- **PROBLEM STATEMENT**
Below are the entries; return exactly the line with "Describe the image" and every later line, without anything else.

- **DATA EXTRACT**

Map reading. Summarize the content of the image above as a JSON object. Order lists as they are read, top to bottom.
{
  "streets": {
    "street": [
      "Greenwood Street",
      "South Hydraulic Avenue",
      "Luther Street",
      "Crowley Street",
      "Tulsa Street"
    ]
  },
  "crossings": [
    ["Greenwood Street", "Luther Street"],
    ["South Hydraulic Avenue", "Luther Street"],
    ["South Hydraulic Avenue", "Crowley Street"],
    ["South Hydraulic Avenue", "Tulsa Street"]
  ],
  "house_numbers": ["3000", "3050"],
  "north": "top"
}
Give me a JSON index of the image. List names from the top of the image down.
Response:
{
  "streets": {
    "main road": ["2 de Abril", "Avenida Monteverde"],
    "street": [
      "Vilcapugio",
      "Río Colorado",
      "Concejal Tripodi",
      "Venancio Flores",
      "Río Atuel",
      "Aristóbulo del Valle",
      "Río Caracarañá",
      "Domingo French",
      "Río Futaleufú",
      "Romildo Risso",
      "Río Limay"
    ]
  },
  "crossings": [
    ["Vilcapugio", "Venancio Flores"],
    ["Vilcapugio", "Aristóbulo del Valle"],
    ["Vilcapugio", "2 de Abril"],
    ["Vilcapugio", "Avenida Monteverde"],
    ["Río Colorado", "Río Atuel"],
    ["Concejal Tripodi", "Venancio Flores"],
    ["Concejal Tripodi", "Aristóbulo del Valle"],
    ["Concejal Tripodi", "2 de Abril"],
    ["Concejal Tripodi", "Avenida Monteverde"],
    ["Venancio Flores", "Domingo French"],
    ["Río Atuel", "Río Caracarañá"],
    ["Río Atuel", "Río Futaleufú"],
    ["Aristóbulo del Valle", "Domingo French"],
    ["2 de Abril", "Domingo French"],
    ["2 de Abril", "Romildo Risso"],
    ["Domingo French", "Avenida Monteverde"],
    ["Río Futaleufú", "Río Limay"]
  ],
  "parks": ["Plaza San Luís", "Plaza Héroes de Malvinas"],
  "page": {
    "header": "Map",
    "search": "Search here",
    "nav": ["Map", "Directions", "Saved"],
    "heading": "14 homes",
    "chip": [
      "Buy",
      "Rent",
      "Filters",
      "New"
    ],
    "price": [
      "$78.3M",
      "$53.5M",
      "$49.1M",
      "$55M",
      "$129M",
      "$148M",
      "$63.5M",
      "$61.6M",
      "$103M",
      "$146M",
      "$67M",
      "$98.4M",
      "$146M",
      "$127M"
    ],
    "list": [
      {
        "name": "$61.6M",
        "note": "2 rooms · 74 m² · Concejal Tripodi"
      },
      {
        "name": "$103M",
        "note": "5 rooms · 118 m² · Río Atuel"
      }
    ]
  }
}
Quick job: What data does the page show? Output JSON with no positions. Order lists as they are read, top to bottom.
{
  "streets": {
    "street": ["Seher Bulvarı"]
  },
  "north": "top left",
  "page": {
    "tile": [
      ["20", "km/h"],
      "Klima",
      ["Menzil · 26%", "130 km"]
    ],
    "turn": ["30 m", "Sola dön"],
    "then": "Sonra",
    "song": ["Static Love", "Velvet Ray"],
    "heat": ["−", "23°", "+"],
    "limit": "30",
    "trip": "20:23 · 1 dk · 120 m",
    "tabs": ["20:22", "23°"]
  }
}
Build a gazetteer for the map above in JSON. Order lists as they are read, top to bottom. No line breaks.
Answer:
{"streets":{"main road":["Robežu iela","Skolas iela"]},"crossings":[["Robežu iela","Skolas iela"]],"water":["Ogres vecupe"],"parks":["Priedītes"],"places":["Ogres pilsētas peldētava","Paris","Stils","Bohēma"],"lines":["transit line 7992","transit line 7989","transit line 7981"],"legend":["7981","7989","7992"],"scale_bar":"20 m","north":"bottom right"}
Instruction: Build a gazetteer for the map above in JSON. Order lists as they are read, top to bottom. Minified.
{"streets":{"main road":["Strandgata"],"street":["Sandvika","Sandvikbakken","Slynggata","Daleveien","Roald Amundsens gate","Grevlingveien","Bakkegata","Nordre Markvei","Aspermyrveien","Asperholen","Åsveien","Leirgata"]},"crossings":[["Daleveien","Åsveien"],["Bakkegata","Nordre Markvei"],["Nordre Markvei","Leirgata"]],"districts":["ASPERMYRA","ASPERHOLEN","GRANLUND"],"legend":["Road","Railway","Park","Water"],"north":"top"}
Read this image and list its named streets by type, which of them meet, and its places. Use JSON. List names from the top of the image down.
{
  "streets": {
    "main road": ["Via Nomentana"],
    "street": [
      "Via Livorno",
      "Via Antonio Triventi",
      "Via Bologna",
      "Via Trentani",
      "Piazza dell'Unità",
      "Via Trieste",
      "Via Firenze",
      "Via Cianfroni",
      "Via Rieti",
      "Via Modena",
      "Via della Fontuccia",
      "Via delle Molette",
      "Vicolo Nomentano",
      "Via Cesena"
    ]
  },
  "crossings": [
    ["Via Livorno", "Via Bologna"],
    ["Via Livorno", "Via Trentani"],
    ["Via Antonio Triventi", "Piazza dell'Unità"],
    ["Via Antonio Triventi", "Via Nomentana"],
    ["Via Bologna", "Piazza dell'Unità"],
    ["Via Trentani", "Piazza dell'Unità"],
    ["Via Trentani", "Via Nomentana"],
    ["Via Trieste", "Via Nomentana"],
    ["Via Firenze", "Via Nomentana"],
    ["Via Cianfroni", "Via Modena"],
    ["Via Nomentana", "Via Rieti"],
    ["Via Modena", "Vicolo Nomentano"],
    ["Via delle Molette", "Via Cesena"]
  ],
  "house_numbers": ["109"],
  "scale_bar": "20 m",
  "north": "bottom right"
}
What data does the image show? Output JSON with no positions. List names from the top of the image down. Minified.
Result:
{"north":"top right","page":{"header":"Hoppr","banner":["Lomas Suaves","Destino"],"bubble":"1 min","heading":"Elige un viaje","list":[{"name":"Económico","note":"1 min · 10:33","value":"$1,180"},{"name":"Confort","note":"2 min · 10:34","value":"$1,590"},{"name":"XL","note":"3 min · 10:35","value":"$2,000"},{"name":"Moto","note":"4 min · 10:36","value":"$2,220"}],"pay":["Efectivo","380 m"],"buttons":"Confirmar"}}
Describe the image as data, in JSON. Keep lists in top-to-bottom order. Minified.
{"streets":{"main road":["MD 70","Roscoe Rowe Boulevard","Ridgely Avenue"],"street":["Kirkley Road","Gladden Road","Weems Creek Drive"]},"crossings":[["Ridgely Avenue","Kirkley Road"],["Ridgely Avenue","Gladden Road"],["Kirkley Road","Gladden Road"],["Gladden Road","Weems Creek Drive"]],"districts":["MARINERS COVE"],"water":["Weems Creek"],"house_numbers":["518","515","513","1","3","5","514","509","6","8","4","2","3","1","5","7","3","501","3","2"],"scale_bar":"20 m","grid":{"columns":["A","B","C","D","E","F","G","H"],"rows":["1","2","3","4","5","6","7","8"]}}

- **YOUR RESPONSE**
Describe the image as data, in JSON. Keep lists in top-to-bottom order. Minified.
{"streets":{"main road":["MD 70","Roscoe Rowe Boulevard","Ridgely Avenue"],"street":["Kirkley Road","Gladden Road","Weems Creek Drive"]},"crossings":[["Ridgely Avenue","Kirkley Road"],["Ridgely Avenue","Gladden Road"],["Kirkley Road","Gladden Road"],["Gladden Road","Weems Creek Drive"]],"districts":["MARINERS COVE"],"water":["Weems Creek"],"house_numbers":["518","515","513","1","3","5","514","509","6","8","4","2","3","1","5","7","3","501","3","2"],"scale_bar":"20 m","grid":{"columns":["A","B","C","D","E","F","G","H"],"rows":["1","2","3","4","5","6","7","8"]}}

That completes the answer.